Why focus on jazz archives?
Jazz is America's original art form, and New Orleans is where it was born. The city's archives hold the primary sources — newspaper accounts, concert programs, personal correspondence, photographs, sheet music, and recordings — that document this emergence. These materials tell the story of how African American, Creole, and immigrant communities created something unprecedented through musical innovation, cultural exchange, and creative resistance.
Much of this record exists in institutions like the New Orleans Jazz Museum, operating on minimal budgets, in buildings vulnerable to hurricanes and flooding, housed in formats that degrade with each passing year. The urgency is real. What is lost in the next decade cannot be recovered. Coverage of the project has appeared on NPR/WOSU (February 2026).
What makes this approach human-centered?
The Archival Intelligence project is conducted through the Human-Centered AI Lab, a 501(c)(3) nonprofit research organization co-founded by Katherine Elkins and Jon Chun. The Lab's broader research spans AI safety and LLM evaluation (as PIs in the NIST AI Safety Institute Consortium), computational social science, and AI governance.
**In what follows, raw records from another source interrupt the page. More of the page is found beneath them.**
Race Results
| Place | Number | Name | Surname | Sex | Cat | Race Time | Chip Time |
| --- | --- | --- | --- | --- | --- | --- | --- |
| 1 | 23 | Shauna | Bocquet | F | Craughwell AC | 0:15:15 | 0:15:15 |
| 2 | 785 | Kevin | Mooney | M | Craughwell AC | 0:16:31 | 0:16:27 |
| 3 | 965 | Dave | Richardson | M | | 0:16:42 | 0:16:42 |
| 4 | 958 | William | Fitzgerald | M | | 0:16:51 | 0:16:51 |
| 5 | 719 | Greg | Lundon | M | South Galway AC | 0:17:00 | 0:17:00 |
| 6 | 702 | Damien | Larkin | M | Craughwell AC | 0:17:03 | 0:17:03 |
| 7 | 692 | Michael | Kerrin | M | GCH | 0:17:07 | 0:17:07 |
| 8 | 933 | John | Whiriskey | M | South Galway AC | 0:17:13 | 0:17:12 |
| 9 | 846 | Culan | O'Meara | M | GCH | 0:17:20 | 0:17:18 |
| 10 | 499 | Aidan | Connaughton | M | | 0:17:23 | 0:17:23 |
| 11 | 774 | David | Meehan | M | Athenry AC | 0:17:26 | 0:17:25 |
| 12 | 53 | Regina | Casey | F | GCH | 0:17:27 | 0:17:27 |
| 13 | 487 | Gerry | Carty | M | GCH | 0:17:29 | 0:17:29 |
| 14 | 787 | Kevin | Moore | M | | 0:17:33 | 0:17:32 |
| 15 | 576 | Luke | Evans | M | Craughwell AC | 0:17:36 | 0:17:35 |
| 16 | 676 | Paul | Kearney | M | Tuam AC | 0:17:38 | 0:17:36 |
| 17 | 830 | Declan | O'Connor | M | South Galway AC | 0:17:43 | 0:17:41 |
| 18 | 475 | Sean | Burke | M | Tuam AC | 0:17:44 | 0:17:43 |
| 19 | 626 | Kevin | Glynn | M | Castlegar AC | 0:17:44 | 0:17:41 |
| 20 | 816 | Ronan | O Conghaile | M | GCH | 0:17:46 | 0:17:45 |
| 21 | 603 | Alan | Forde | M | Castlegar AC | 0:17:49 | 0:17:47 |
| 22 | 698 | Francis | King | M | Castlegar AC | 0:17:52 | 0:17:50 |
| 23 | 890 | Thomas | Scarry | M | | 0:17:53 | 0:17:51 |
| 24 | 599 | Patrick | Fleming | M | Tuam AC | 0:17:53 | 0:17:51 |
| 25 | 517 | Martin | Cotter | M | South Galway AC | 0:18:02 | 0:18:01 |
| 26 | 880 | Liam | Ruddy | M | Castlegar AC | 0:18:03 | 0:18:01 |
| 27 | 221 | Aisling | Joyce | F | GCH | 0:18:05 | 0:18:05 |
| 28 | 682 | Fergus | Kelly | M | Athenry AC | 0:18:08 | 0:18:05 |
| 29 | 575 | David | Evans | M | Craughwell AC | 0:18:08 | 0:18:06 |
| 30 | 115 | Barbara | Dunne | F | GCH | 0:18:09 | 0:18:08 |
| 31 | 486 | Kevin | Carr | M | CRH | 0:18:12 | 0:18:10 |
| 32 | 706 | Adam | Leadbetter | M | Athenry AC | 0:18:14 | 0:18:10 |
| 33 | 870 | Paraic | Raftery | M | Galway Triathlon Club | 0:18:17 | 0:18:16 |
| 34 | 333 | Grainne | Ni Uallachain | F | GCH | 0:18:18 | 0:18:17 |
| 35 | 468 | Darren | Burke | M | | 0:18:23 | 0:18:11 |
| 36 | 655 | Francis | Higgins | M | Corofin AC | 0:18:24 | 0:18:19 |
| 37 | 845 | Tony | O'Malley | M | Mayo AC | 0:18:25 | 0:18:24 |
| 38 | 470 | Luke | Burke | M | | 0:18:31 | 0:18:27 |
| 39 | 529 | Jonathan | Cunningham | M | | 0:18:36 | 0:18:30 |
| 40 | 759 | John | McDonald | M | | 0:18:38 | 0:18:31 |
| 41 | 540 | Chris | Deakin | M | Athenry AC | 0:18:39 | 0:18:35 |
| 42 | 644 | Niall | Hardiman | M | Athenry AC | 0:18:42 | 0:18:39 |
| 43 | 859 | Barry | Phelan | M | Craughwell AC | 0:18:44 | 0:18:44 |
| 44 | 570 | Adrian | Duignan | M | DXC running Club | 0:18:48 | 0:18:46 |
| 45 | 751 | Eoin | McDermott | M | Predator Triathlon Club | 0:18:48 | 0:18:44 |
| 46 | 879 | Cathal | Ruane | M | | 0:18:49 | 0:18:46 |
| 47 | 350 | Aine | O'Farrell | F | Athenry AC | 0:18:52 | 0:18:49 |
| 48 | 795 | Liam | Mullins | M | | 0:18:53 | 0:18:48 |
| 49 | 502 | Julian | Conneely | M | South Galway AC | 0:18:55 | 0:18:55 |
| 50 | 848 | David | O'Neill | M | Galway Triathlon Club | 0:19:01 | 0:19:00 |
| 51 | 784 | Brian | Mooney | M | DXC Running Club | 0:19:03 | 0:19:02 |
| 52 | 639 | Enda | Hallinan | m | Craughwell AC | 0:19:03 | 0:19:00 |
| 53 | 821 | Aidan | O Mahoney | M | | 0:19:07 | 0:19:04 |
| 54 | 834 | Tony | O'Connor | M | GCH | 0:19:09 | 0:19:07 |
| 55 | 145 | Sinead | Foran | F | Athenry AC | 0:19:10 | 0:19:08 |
The archival work draws on a decade of experience integrating AI with humanistic inquiry. Since 2016, Elkins and Chun have mentored over 300 student research projects applying computational methods across the humanities and social sciences, producing work that has been downloaded 95,000+ times from institutions in 198 countries via the Digital Kenyon repository. The conviction that AI is most productive when guided by deep domain expertise — not treated as a discipline-free tool — is central to how the archival project is designed and conducted. The project is funded by a $330,000 Schmidt Sciences HAVI grant, one of 23 teams selected worldwide.
Related work
Tan, Vincent, Elkins, Sahlgren. "If Open Source Is to Win, It Must Go Public." ICML 2025. arXiv:2507.09296. Argues that open-source AI weights alone cannot democratize access — public institutions must govern, host, and maintain AI infrastructure in the public interest.